I can't drive 55
Do you know what it feels like to drive 90 miles an hour without a windshield in front of you…no helmet, no shield, no guard.
Tonight, I do.
I did everything wrong tonight. I drank. I drove. Damn it was good parking. I drove 90 miles an hour down central expressway. I can’t even beginning to explain how much I wanted to reach over and feel the metal of the car next to me going that fast or what I could see or what it looked liked… the lights, the signs, the road strips. I can tell you it’s nothing like you see in the movies.
I know I am responsible. I pay my bills on time, make decent money, take good care of my dog. I manage a large budget for my job, I pay the bills, and I plan and complete my work without a single person telling me what I should be doing. I am a reasonable and responsible person. I know I shouldn’t drive my motorcycle without a helmet, but I did it. I don’t even consider my self a risk taker. ‘Cause I’m not. I am afraid of everything…most of all dying. So, me at 90 is a mystery, even to me…

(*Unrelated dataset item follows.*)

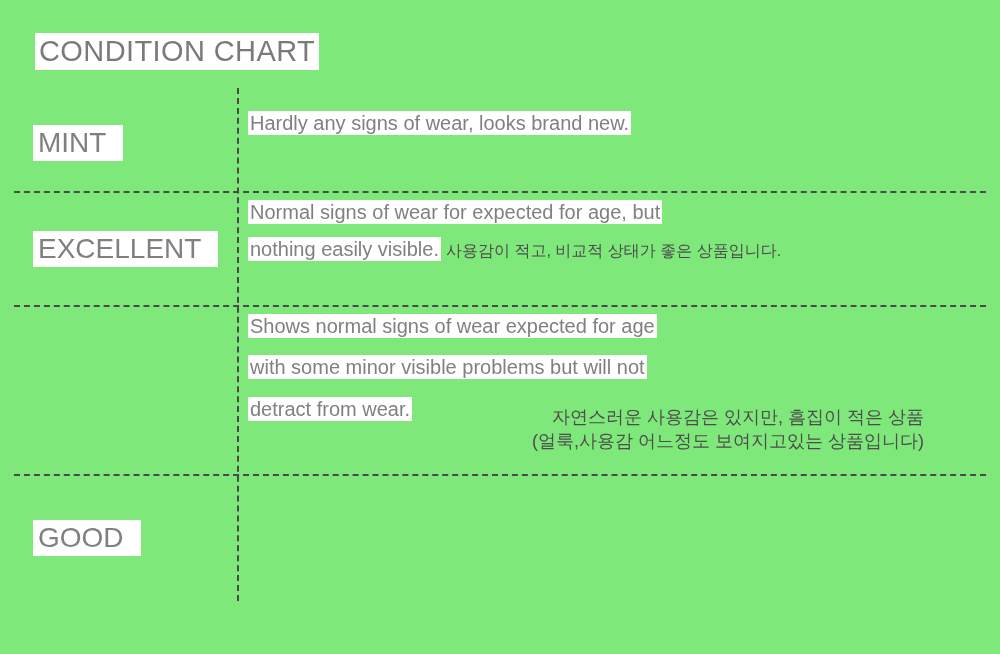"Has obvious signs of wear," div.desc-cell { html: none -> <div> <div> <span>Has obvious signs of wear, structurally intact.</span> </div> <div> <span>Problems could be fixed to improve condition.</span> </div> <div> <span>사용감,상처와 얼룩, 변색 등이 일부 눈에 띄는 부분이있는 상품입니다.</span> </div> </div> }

Now, I am now having a conversation with my roommate about why he doesn’t date and it’s been enlightening but not surprising…in fact, he’s almost quoted me in my own responses to my friends as to why he doesn’t. Enlightening because I had no idea how right I was about his lack of interest. He just doesn’t feel the urge to purse anything and acknowledges how much effort it would take and how little he is interested in making that effort. Exactly how I think of him. Dating just takes more effort than he’s willing to pursue. The intimacy of that kind of it all is just too much. No, he’s not gay…as far from it as a boy can be really, maybe narcissistic and for sure he is alone. I don’t feel sorry for him. I do hope he’s not too lonely.
So it’s now really late and I am going to bed. I have to move a lot of concrete and rocks tomorrow…it’s not even for my house.
This is an incredibly fragmented post. Did I mention I was drinking this evening?